1.1. Il motivo, seppure ammissibile per essere stati riportati i capitoli non ammessi così da consentire il sindacato di decisività della prova da parte di questa Corte, è tuttavia infondato.
Per principio consolidato di questa Corte, il vizio di motivazione per omessa ammissione della prova testimoniale o di altra prova può essere denunciato per cassazione soltanto nel caso in cui esso investa un punto decisivo della controversia e, quindi, ove la prova non ammessa o non esaminata in concreto sia idonea a dimostrare circostanze tali da invalidare, con un giudizio di certezza e non di mera probabilità, l’efficacia delle altre risultanze istruttorie che hanno determinato il convincimento del giudice di merito, di modo che la ratio decidendi risulti priva di fondamento (Cass. Sez. 3, n. 11457 del 17/05/2007; Sez. 6 – 1, n. 16214 del 17/06/2019).
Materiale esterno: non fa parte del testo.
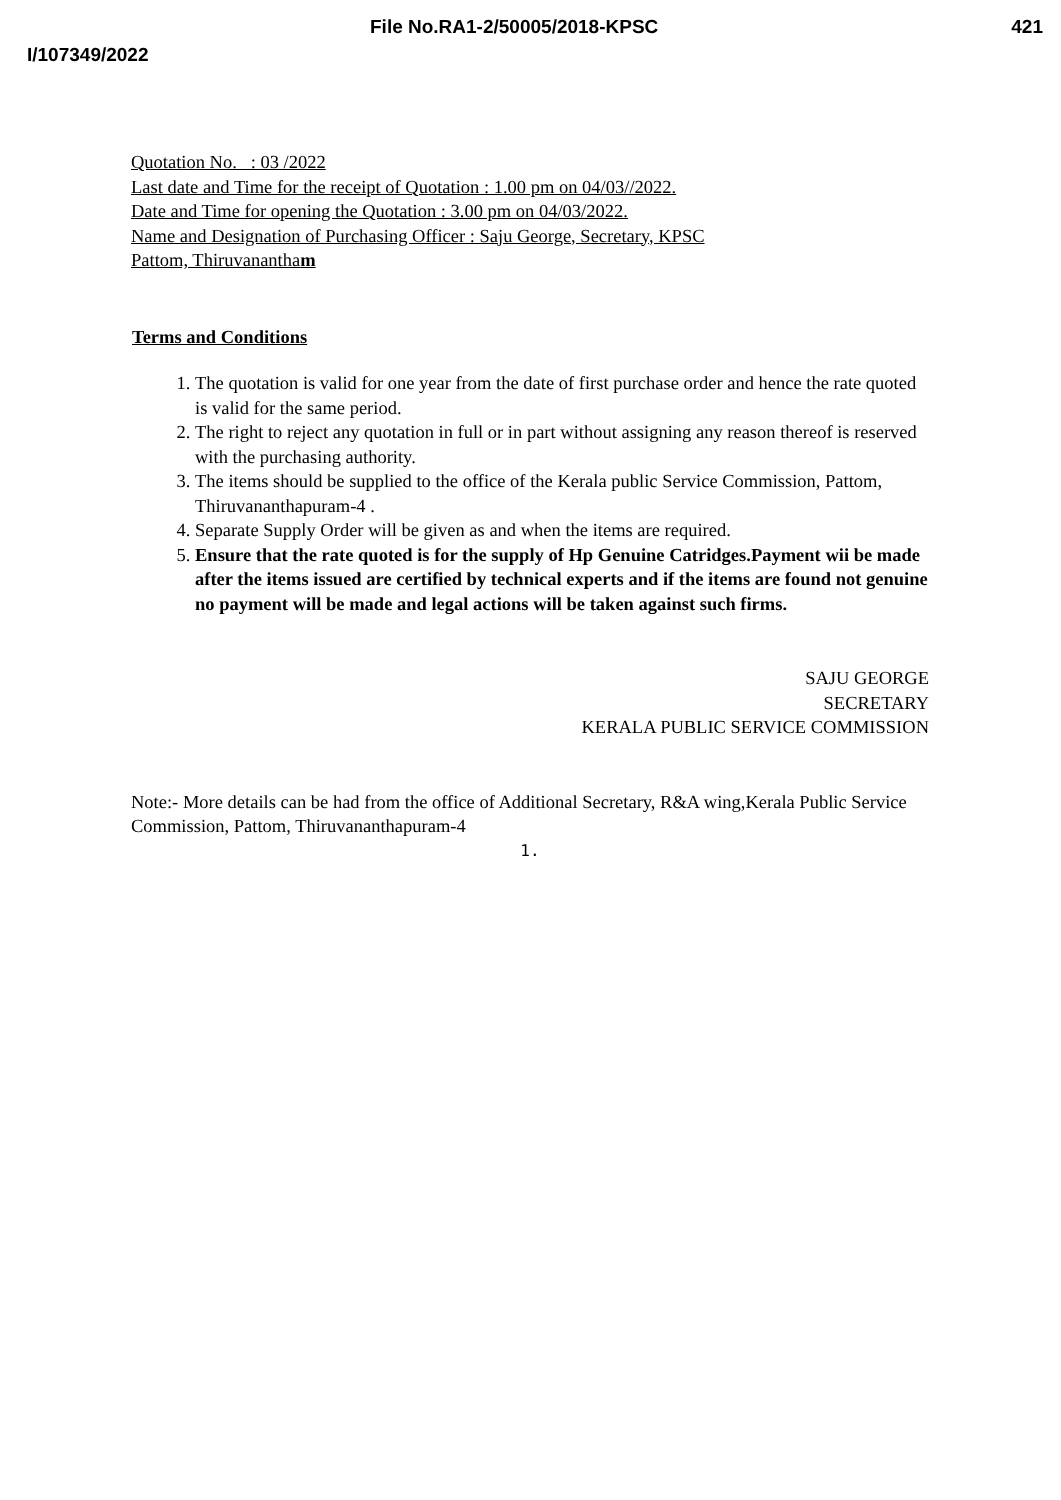File No.RA1-2/50005/2018-KPSC 421
I/107349/2022
Quotation No. : 03 /2022
Last date and Time for the receipt of Quotation : 1.00 pm on 04/03//2022.
Date and Time for opening the Quotation : 3.00 pm on 04/03/2022.
Name and Designation of Purchasing Officer : Saju George, Secretary, KPSC
Pattom, Thiruvanantham
Terms and Conditions
1. The quotation is valid for one year from the date of first purchase order and hence the rate quoted is valid for the same period.
2. The right to reject any quotation in full or in part without assigning any reason thereof is reserved with the purchasing authority.
3. The items should be supplied to the office of the Kerala public Service Commission, Pattom, Thiruvananthapuram-4 .
4. Separate Supply Order will be given as and when the items are required.
5. Ensure that the rate quoted is for the supply of Hp Genuine Catridges.Payment wii be made after the items issued are certified by technical experts and if the items are found not genuine no payment will be made and legal actions will be taken against such firms.
SAJU GEORGE
SECRETARY
KERALA PUBLIC SERVICE COMMISSION
Note:- More details can be had from the office of Additional Secretary, R&A wing,Kerala Public Service Commission, Pattom, Thiruvananthapuram-4
1.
Ebbene, lo scrutinio preventivo non consente di ritenere decisivi i fatti di cui è stata chiesta la prova per testi non ammessa.
In particolare, deve considerarsi in diritto che, al fine di escludere la prescrizione dell’azione , non era significativo l’intervenuto riconoscimento dei vizi -idoneo a scongiurare soltanto la decadenza dalla denuncia -ma unicamente l’impegno alla loro eliminazione, direttamente assunto dai soggetti tenuti alla garanzia e non certamente dalle loro compagnie assicuratrici che non erano, come rilevato dalla
Corte d’appello, obbligate nei confronti della società committente.
Per principio consolidato, infatti, il semplice riconoscimento dei vizi e delle difformità dell’opera da parte dell’appaltatore implica la superfluità della tempestiva denuncia da parte del committente, ma non anche, in mancanza di un impegno in tal senso, l’assunzione in capo all’appaltatore dell’obbligo di emendare l’opera, che, ove configurabile, costituirebbe una nuova e distinta obbligazione soggetta al termine di prescrizione decennale; ne consegue che il predetto riconoscimento dei vizi non impedisce il decorso dei termini brevi della prescrizione previsti in tema di appalto, in mancanza di diverso impegno alla loro eliminazione (Cass. Sez. 2, n. 19343 del 16/06/2022).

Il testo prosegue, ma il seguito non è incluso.